Intracellular recordings were performed from muscle 6 of A2 hemisegment as described previously [38,81]. Briefly, wandering instar larvae were dissected in HL3 saline containing 1.5 mM Ca²⁺ at room temperature. Miniature excitatory postsynaptic potentials (mEPSPs) were recorded for 60 seconds. Evoked excitatory postsynaptic potentials (EPSP) were recorded from the muscle at 1 Hz nerve stimulation. The EPSP was recorded by delivering a depolarizing pulse, and the signal was amplified using Axoclamp 900A. The data was digitized using Digidata 1440A and acquired using pClamp7 software (Axon Instruments, Molecular Devices, USA). Intracellular recording microelectrodes having resistance between 20–30 MΩ, filled with the 3M KCl, were used for all recordings. Data from muscles showing resting membrane potential ranging from -60 mV to -70 mV and muscle resistanve resistance greater than 5MΩ were used for analysis. The quantal content was calculated as the ratio of the average EPSP amplitude to the average mEPSP amplitude for each NMJ.

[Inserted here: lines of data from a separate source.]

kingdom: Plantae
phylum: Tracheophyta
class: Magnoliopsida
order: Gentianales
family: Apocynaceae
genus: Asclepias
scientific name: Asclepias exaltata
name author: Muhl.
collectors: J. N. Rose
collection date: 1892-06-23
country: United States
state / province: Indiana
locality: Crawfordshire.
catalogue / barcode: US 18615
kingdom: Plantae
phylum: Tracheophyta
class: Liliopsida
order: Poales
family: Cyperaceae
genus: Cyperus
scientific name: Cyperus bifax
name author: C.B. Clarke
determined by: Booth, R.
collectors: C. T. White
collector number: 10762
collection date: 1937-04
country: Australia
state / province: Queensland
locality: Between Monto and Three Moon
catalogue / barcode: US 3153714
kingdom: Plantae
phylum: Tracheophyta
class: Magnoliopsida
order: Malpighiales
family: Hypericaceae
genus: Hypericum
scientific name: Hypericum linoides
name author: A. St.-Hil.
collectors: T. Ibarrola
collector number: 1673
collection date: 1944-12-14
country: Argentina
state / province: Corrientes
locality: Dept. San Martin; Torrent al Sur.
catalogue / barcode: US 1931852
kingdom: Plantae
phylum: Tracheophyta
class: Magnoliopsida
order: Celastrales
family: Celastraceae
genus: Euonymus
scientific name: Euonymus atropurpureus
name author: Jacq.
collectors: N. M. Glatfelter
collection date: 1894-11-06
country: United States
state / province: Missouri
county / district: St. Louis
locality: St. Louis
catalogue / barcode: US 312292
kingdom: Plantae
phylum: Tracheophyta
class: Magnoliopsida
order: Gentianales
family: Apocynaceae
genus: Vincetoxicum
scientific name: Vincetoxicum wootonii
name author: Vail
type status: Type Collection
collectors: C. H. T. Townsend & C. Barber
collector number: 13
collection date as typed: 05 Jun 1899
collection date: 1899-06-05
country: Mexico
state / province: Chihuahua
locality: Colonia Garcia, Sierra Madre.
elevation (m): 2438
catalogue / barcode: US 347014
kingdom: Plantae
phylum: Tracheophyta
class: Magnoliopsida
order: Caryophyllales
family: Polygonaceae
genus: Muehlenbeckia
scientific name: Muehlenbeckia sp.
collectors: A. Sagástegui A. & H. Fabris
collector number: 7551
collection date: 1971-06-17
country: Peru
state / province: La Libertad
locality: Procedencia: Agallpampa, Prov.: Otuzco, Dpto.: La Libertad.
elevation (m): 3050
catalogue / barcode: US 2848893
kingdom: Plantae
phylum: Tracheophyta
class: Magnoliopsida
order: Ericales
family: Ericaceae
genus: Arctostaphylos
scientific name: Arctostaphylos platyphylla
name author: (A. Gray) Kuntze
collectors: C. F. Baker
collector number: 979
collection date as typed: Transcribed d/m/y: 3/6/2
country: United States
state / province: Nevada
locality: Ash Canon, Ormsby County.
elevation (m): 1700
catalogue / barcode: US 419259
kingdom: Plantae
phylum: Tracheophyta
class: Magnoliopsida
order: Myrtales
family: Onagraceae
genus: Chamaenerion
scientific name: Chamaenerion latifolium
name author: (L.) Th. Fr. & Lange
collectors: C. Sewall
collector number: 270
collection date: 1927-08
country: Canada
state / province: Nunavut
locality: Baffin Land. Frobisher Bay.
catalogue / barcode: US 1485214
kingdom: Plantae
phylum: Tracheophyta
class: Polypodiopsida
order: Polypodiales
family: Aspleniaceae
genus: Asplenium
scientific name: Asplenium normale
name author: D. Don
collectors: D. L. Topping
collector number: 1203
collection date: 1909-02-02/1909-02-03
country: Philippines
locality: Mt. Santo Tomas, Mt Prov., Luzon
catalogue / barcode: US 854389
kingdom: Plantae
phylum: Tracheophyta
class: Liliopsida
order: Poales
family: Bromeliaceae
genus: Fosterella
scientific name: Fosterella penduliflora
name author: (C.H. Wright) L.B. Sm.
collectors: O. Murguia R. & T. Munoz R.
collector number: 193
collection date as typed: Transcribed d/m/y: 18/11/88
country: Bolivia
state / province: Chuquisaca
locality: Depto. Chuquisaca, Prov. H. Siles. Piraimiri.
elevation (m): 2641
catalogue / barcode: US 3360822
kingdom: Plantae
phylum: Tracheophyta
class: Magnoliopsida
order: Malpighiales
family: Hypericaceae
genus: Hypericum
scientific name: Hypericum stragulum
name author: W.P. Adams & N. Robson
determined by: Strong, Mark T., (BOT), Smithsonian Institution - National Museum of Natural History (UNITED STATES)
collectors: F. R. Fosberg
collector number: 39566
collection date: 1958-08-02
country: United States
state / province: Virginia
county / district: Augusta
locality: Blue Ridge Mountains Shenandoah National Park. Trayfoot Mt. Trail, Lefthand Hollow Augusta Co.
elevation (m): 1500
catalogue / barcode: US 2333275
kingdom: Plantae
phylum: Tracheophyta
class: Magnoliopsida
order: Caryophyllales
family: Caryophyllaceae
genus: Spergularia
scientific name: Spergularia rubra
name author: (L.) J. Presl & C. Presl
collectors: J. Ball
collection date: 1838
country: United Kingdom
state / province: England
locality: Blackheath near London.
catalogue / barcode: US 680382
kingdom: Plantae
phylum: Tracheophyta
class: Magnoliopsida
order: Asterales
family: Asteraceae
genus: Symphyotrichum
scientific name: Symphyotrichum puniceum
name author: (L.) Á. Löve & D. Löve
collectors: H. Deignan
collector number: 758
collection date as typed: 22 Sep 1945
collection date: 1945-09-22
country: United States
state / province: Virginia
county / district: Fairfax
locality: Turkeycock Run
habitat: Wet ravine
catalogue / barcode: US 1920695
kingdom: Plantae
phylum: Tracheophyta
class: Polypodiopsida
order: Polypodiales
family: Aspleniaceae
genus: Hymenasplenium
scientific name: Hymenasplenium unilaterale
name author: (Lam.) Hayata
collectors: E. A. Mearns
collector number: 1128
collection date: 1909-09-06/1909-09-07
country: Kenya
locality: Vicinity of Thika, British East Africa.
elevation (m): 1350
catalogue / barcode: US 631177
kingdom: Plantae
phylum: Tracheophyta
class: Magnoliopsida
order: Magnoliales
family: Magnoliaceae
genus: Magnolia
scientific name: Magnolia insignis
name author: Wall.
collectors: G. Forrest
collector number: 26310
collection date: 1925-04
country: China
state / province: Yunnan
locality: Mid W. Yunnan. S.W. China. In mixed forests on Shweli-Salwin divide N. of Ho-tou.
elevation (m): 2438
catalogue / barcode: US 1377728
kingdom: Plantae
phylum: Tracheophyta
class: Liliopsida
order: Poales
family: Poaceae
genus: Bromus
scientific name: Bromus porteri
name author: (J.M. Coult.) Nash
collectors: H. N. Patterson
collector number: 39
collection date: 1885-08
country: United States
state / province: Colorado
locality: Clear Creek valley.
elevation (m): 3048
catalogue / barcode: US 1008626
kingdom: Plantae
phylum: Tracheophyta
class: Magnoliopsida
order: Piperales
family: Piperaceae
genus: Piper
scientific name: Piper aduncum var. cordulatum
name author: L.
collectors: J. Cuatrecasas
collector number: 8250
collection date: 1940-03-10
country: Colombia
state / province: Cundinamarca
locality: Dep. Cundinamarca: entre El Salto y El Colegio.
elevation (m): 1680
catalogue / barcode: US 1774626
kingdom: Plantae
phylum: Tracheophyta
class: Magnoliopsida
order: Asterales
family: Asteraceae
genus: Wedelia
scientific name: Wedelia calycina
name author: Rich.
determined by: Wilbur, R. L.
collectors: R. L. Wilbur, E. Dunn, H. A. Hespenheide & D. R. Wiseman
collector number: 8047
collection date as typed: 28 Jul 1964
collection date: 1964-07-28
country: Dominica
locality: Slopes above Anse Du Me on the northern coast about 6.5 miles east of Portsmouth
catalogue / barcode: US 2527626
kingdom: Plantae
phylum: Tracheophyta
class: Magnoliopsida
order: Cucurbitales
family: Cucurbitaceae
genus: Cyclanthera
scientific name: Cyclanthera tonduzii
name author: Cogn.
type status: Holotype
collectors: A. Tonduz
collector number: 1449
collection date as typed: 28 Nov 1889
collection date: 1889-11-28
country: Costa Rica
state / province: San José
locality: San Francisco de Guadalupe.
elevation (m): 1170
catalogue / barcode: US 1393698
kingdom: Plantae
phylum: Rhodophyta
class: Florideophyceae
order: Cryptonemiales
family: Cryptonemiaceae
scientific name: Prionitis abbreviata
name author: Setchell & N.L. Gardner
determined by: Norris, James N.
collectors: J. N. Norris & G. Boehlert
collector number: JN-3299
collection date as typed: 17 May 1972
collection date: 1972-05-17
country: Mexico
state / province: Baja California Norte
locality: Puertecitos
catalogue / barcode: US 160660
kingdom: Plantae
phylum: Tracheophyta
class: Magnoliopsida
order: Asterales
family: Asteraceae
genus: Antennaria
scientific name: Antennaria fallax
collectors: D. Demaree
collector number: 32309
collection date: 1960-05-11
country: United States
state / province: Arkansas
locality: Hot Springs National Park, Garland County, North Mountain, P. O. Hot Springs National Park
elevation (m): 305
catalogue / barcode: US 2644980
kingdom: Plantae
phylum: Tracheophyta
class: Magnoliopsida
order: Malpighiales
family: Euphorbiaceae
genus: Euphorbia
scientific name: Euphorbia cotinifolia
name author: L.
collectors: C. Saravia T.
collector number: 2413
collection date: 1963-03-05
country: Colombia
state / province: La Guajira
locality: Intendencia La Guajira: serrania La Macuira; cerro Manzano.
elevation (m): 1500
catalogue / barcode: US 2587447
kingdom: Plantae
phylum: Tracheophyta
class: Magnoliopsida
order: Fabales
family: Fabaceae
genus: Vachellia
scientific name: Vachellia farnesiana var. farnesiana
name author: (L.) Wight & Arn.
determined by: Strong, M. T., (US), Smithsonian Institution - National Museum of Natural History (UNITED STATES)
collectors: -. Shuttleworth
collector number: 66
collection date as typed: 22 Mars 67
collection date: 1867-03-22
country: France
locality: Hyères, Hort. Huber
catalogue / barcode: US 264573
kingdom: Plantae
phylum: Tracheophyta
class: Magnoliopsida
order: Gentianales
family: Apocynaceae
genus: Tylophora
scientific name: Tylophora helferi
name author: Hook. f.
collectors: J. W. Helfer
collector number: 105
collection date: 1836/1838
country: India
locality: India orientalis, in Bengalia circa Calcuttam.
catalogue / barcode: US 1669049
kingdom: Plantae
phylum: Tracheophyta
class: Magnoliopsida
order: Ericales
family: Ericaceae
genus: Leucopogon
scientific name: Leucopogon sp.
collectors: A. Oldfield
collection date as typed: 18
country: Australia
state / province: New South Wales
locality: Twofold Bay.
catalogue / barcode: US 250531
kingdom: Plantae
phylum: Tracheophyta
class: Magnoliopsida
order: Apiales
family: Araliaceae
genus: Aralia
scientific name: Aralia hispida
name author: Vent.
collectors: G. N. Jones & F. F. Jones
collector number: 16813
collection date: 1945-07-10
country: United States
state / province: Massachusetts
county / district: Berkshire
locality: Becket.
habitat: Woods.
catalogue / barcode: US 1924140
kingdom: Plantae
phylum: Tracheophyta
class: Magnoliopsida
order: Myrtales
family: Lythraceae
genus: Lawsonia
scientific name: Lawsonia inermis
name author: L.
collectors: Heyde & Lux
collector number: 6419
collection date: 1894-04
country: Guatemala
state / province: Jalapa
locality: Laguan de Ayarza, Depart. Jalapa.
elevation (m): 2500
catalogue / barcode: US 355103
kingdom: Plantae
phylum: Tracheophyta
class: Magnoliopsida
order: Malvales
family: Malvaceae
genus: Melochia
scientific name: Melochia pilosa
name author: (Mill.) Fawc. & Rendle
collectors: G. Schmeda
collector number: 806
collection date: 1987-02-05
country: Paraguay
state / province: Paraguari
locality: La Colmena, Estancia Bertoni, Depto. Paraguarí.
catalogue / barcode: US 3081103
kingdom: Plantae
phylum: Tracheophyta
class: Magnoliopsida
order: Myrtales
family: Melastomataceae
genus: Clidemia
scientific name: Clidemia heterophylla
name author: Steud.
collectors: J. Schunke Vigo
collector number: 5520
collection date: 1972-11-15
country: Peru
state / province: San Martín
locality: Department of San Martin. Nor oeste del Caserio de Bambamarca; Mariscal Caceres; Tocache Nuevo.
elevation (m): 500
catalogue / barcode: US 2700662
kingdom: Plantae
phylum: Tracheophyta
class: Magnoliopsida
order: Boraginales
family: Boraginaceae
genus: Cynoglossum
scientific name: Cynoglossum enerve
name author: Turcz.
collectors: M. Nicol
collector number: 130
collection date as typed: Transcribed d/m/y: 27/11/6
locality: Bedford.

As indicated in the figures, the pharmacological agents were mixed in HL3 saline at the final concentrations. The drugs used in the study were Philanthotoxin-433 (PhTx) (Sigma Aldrich), BAPTA-AM (Sigma Aldrich), EDTA-AM (AAT Bioquest) and Dantrolene (Tocris). Failure analysis was performed at 0.1 mM Ca²⁺ containing HL3. One hundred trials (stimulations) were performed at each NMJ in all the genotypes. The failure rate percentage was obtained by dividing the total number of failures by the total number of trials. Paired-pulse ratios were calculated as the EPSP amplitude of the second response divided by the first response (EPSP2/EPSP1). The data were analyzed using Mini Analysis (Synaptosoft) and Clampfit software (Molecular Devices, USA).